Genetic curiosities: What are SNPs? - ADNTRO

What are SNPs?

If you have already explored our website you will have noticed that the studies we offer on your DNA are based on SNPs, but do you know what a SNP is?

It all starts with the chromosomes

Well, to answer this question let's start at the beginning. As you surely already know, within our cells (at the core) is our DNA. DNA is divided into different chromosomes (23 to be exact). Each of these chromosomes has another similar to him which receives the name of homologous chromosome (Except in men, in which the X chromosome has the Y as a homologous, two very different chromosomes). Therefore they are actually 23 couples chromosomes that come one from our father and another from our mother.

Genes are the next level

Within each of these chromosomes we find DNA regions that make up genes. Each gene will code for a phenotype concrete, that is, a physical, physiological, psychological appearance, etc. concrete. Many times (almost always in fact) it is the action of several different genes that modulates a particular phenotype.

Source: Mayo Foundation

The point is that these genes are almost identical in all humans, they only differ in small punctual variations. These point variations are changes in a nucleotide (one of the four types that make up DNA: TO, T, C and G). It is these variations in a single nucleotide that we call SNPs (Single Nucleotide Polymorphism) or polymorphisms.

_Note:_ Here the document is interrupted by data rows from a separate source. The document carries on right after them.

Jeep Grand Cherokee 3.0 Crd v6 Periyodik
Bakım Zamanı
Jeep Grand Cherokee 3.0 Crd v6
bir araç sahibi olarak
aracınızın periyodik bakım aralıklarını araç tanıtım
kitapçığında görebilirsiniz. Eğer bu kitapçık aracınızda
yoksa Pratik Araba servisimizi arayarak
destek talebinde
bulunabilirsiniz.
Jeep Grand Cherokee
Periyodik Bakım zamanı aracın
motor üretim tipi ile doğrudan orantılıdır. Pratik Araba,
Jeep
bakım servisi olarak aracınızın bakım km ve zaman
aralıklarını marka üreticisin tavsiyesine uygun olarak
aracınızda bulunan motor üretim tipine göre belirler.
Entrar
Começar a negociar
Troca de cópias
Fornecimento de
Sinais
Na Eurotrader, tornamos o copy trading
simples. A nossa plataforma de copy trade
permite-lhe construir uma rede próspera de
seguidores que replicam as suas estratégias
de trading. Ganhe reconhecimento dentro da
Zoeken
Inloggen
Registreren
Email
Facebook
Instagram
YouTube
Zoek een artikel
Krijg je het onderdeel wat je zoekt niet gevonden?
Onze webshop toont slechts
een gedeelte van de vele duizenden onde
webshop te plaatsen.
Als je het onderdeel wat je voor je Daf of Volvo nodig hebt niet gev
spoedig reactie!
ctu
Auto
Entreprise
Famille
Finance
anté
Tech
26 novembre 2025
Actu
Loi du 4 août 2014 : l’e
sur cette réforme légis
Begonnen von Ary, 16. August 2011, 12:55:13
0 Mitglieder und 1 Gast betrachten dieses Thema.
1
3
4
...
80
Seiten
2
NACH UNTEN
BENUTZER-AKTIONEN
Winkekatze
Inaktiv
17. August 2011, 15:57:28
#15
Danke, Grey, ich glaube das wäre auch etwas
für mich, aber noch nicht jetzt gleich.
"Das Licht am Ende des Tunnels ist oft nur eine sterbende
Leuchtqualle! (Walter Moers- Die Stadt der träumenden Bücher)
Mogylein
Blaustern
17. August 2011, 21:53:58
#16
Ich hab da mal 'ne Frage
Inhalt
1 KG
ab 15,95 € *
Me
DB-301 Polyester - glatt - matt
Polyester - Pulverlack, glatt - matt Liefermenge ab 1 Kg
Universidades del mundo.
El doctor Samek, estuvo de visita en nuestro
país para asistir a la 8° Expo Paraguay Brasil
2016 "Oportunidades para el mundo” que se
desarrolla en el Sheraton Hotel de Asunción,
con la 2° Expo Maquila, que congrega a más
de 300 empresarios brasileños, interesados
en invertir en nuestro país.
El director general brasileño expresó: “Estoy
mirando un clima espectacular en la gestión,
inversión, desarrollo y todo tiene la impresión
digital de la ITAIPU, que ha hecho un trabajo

SNPs and allelic variants. Lactose as an example

Therefore, if we look at the case of the lactose intolerance, a simple example because it is composed of a single gene, all human beings present the gene for lactase (the enzyme that metabolizes lactose). This gene is exactly the same in all of us, except for (let's imagine) a specific nucleotide. A change in this nucleotide will make it possible for us to metabolize lactose or not, and this will be the SNP or polymorphism of lactose intolerance.

In other cases (the vast majority), several SNPs (of the same or different gene) are required to obtain a specific phenotype. It is the composition of these SNPs which gives us a concrete result. For example, in the case of a predisposition to some disease, the sum of all SNPs will determine which way the balance leans the most, towards the side of little predisposition to suffer it or to that of a lot predisposition.

If you remember, at the beginning I told you that we have pairs of homologous chromosomes, each one coming from one of our parents. This means that, for each gene, we will have two variants (one on each chromosome) and these variants are called alleles. Each of these alleles will represent a specific SNP.

Therefore, in the example of lactose intolerance, we will have two lactase genes (one on each homologous chromosome). If we have both variants allelic risk (ie those that cause a defective lactase) we will most likely be lactose intolerant. Instead, if we have both normal allelic variants we will not be. Finally, if we have one yes and one no, we will find ourselves in an intermediate case in which there may or may not be a certain intolerance (it will depend on each specific case).

Well, now that you know what a SNP is, do you dare to DNATRARTE in your DNA and discover your own?